## [Problem statement]
All of the entries are to be repeated exactly, with no pictures included.

## [Entries shown]
--- START ---

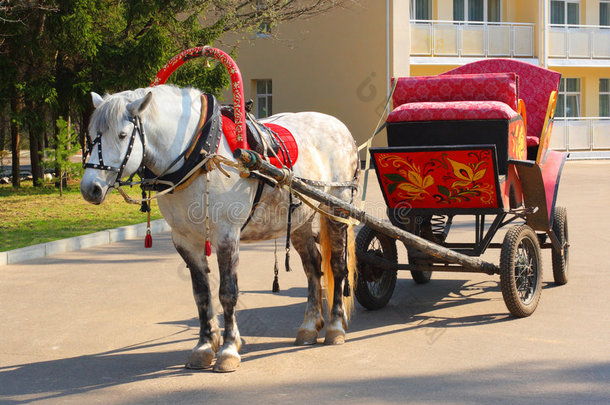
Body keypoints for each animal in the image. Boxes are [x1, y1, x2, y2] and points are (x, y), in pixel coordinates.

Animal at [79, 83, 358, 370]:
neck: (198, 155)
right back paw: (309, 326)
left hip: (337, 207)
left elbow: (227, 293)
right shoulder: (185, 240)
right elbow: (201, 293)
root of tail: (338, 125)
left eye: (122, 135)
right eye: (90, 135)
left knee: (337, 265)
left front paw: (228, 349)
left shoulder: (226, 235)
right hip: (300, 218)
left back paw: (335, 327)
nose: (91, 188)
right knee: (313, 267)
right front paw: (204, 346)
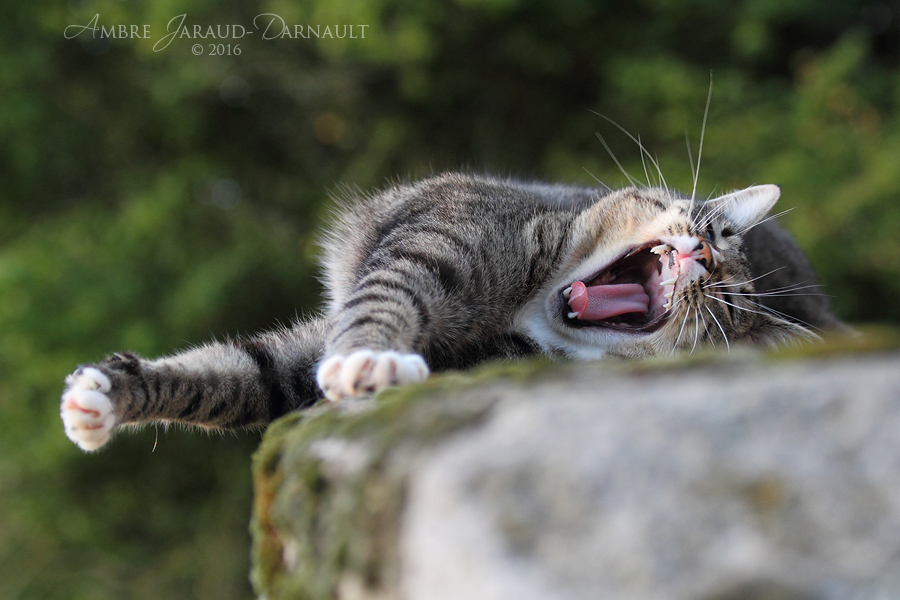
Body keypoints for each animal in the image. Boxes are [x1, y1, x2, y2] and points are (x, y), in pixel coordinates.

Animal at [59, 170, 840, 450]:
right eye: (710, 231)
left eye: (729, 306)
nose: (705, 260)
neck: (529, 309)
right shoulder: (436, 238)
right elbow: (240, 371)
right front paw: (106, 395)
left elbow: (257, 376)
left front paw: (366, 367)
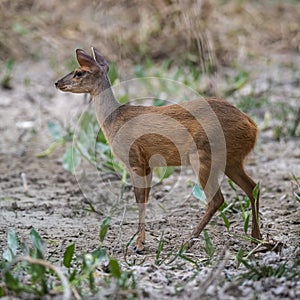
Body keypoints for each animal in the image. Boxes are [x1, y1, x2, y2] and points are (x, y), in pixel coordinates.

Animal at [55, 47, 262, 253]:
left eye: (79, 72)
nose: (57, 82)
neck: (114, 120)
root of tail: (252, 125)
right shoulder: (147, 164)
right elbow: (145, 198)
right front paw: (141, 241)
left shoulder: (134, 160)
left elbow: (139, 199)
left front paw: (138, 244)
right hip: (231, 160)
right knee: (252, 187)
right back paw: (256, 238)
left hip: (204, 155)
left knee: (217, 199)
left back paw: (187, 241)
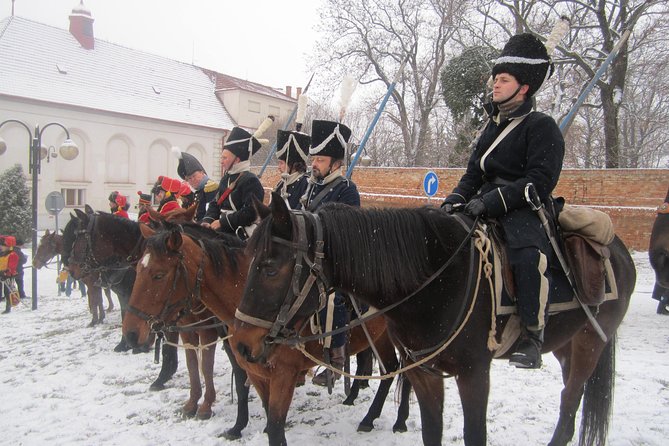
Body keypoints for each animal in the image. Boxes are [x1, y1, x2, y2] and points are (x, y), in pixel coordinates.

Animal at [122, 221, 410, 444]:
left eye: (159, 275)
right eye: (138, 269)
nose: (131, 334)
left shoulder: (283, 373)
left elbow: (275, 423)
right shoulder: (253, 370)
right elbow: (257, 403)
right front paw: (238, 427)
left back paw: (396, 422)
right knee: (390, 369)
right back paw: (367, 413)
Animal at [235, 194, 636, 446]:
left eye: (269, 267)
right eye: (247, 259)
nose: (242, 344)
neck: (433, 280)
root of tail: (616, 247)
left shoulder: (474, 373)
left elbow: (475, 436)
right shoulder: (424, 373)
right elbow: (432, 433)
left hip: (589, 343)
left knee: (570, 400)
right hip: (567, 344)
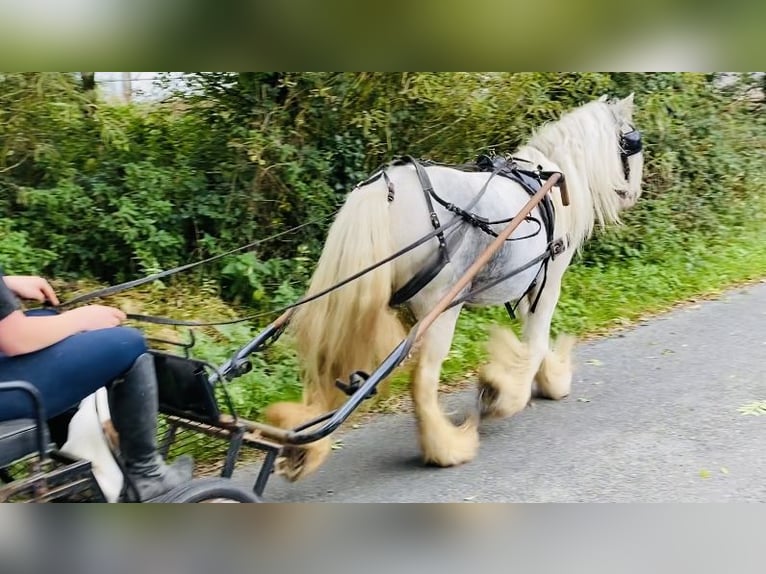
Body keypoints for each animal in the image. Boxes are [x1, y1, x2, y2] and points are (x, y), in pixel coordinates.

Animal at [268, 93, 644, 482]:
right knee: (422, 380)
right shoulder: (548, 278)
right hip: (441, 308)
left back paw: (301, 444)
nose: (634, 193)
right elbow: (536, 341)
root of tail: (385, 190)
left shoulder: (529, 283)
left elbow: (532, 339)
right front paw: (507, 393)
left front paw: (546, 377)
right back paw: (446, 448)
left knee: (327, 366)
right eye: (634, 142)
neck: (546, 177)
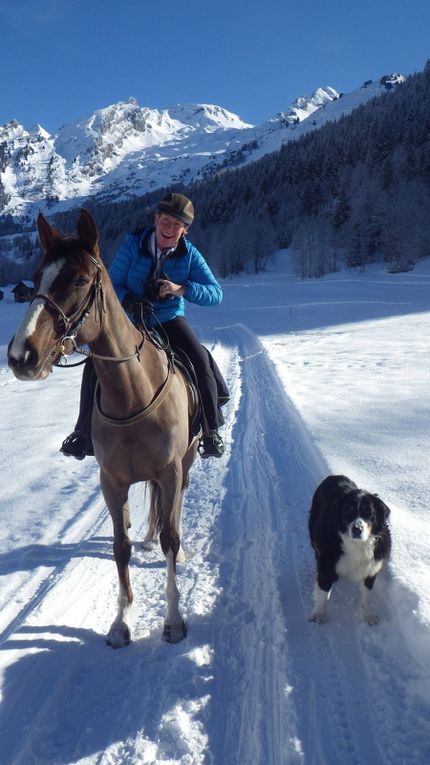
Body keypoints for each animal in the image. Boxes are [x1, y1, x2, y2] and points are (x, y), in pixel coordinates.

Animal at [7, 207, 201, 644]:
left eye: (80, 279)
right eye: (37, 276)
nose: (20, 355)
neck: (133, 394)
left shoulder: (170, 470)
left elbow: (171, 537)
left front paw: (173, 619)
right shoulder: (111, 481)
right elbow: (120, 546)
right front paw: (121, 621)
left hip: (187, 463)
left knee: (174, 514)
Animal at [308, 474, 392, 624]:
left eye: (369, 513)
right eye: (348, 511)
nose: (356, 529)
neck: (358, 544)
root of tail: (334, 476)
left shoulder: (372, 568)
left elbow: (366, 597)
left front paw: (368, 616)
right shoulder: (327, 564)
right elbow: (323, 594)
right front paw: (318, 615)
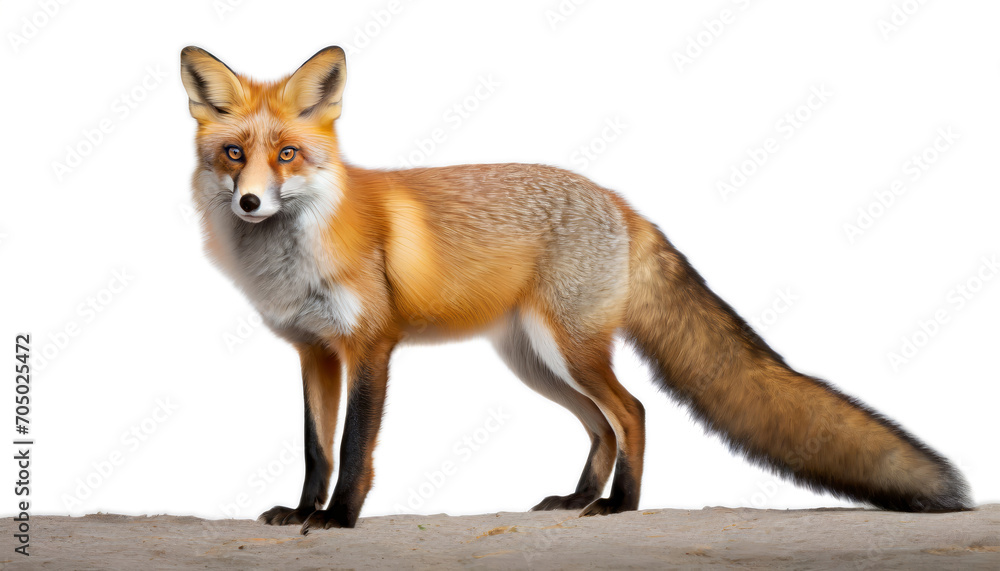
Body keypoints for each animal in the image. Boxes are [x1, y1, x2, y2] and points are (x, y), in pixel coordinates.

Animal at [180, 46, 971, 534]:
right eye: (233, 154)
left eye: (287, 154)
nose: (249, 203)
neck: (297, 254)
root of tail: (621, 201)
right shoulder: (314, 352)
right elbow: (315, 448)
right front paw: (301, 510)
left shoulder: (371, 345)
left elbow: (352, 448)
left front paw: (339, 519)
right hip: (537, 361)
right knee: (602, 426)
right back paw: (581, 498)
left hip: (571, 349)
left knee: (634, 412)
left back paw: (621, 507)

--- END ---

## [Answer to this problem]
Body keypoints for each animal in the image. Boxes are [x1, y1, x2, y2] and points are (x, y), in pixel coordinates.

Animal at [79, 83, 358, 370]:
neck: (198, 155)
right back paw: (309, 326)
left hip: (337, 207)
left elbow: (227, 293)
right shoulder: (185, 240)
right elbow: (201, 293)
root of tail: (338, 125)
left eye: (122, 135)
right eye: (90, 135)
left knee: (337, 265)
left front paw: (228, 349)
left shoulder: (226, 235)
right hip: (300, 218)
left back paw: (335, 327)
nose: (91, 188)
right knee: (313, 267)
right front paw: (204, 346)
Body keypoints for each animal in the image. Boxes are [x1, y1, x2, y2] and points are (x, y), in pixel coordinates.

Animal at [59, 170, 840, 450]:
right eye: (710, 231)
left eye: (729, 306)
nose: (705, 260)
neck: (529, 309)
right shoulder: (436, 238)
right elbow: (240, 371)
right front paw: (106, 395)
left elbow: (257, 376)
left front paw: (366, 367)
Body keypoints for each animal in the image. Boxes are [x1, y1, x2, y2] and points are (x, y), in pixel coordinates.

Animal at [55, 47, 262, 253]:
left eye: (79, 72)
nose: (57, 82)
neck: (114, 120)
root of tail: (252, 125)
right shoulder: (147, 164)
right elbow: (145, 198)
right front paw: (141, 241)
left shoulder: (134, 160)
left elbow: (139, 199)
left front paw: (138, 244)
right hip: (231, 160)
right knee: (252, 187)
right back paw: (256, 238)
left hip: (204, 155)
left knee: (217, 199)
left back paw: (187, 241)
Body keypoints for each animal in the image. Boxes are [x1, y1, x2, y2] and points are (x, y), in pixel coordinates.

Animal at [122, 221, 410, 444]:
left eye: (159, 275)
right eye: (138, 269)
nose: (131, 334)
left shoulder: (283, 373)
left elbow: (275, 423)
right shoulder: (253, 370)
right elbow: (257, 403)
right front paw: (238, 427)
left back paw: (396, 422)
right knee: (390, 369)
right back paw: (367, 413)
Animal at [235, 194, 636, 446]:
left eye: (269, 267)
right eye: (247, 259)
nose: (242, 344)
neck: (433, 280)
root of tail: (616, 247)
left shoulder: (474, 373)
left elbow: (475, 436)
right shoulder: (424, 373)
right elbow: (432, 433)
left hip: (589, 343)
left knee: (570, 400)
right hip: (567, 344)
Body keypoints for each animal in the image. Boxes are [x1, y1, x2, y2] and points are (x, y), in pixel coordinates.

Animal at [268, 93, 644, 482]:
right knee: (422, 380)
right shoulder: (548, 278)
right hip: (441, 308)
left back paw: (301, 444)
nose: (634, 193)
right elbow: (536, 341)
root of tail: (385, 190)
left shoulder: (529, 283)
left elbow: (532, 339)
right front paw: (507, 393)
left front paw: (546, 377)
right back paw: (446, 448)
left knee: (327, 366)
right eye: (634, 142)
neck: (546, 177)
Body keypoints for each animal in the image. Boxes are [x1, y1, x2, y2] and points are (x, y), in pixel coordinates.

Animal at [7, 207, 201, 644]:
left eye: (80, 279)
right eye: (37, 276)
nose: (20, 355)
neck: (133, 394)
left shoulder: (170, 470)
left elbow: (171, 537)
left front paw: (173, 619)
right shoulder: (111, 481)
right elbow: (120, 546)
right front paw: (121, 621)
left hip: (187, 463)
left knee: (174, 514)
Animal at [308, 474, 392, 624]:
left eye: (369, 513)
right eye: (348, 511)
nose: (356, 529)
neck: (358, 544)
root of tail: (334, 476)
left shoulder: (372, 568)
left elbow: (366, 597)
left front paw: (368, 616)
right shoulder: (327, 564)
right elbow: (323, 594)
right front paw: (318, 615)
Body keypoints for each animal in the image. Boxes are [x1, y1, x2, y2] and points are (x, y), in pixel coordinates.

Animal at [180, 46, 971, 534]:
right eye: (233, 154)
left eye: (287, 154)
nose: (249, 203)
neck: (297, 254)
root of tail: (621, 201)
right shoulder: (314, 352)
right elbow: (315, 448)
right front paw: (301, 510)
left shoulder: (371, 345)
left elbow: (352, 448)
left front paw: (339, 519)
right hip: (537, 361)
right knee: (602, 426)
right back paw: (581, 498)
left hip: (571, 349)
left knee: (634, 412)
left back paw: (621, 507)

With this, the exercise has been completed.